Business owners along the Elston corridor recently groused about the city’s plans to upgrade the bike lanes between North and Webster from conventional to buffered lanes, arguing that bicyclists get in the way of their trucks. This week, cyclists in Elston’s existing protected bike lanes, located between Milwaukee and North, have had plenty of obstructions themselves.
Streetsblog reader Alex Hartzler wrote us to report that a construction project last night blocked the southbound protected lane on Elston, just south of North. “No accommodation for cyclists, of course,” he said.
“I rode by that last night, too,” Chicago Department of Transportation spokesman Pete Scales told me after I asked about the project. “There’s some ComEd electrical work going on, with a crew repairing the lines above. There is only one truck parked in the lane, with a ton of caution cones set out to warn passing traffic.”
“The caution cones may have the intent of warning traffic, but I doubt they have that effect,” Hartzler responded. “They are simply placed between the bollards.”

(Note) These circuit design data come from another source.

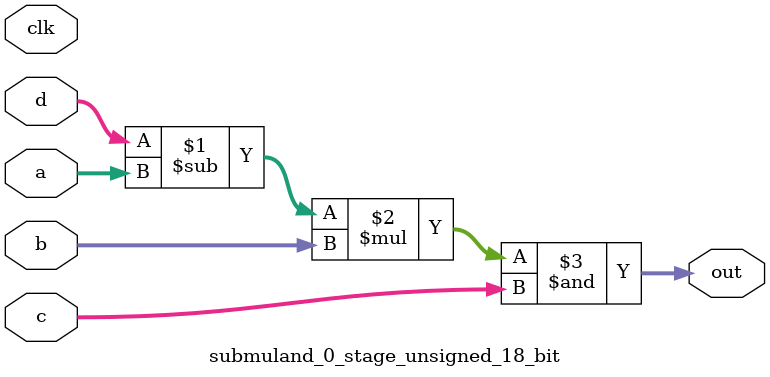
<source format=sv>
(* use_dsp = "yes" *) module submuland_0_stage_unsigned_18_bit(
	input  [17:0] a,
	input  [17:0] b,
	input  [17:0] c,
	input  [17:0] d,
	output [17:0] out,
	input clk);

	assign out = ((d - a) * b) & c;
endmodule

</source>
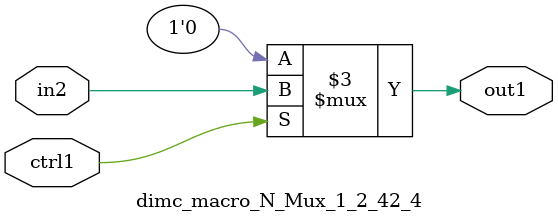
<source format=v>

`timescale 1ps / 1ps


module dimc_macro_N_Mux_1_2_42_4( in2, ctrl1, out1 );

    input in2;
    input ctrl1;
    output out1;
    reg out1;

    
    // rtl_process:dimc_macro_N_Mux_1_2_42_4/dimc_macro_N_Mux_1_2_42_4_thread_1
    always @*
      begin : dimc_macro_N_Mux_1_2_42_4_thread_1
        case (ctrl1) 
          1'b1: 
            begin
              out1 = in2;
            end
          default: 
            begin
              out1 = 1'b0;
            end
        endcase
      end

endmodule





</source>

I asked transportation advocate Joe Robinson, who works nearby, to snap a photo of the worksite. When he got there, there was no ComEd truck to be seen. However, he did snap the above photo of five Red Carpet charter buses parked in the southbound protected lane at LeMoyne, close to where the electrical work took place.
Rather than bikes getting in the way of large vehicles on Elston, it seems that the opposite is true.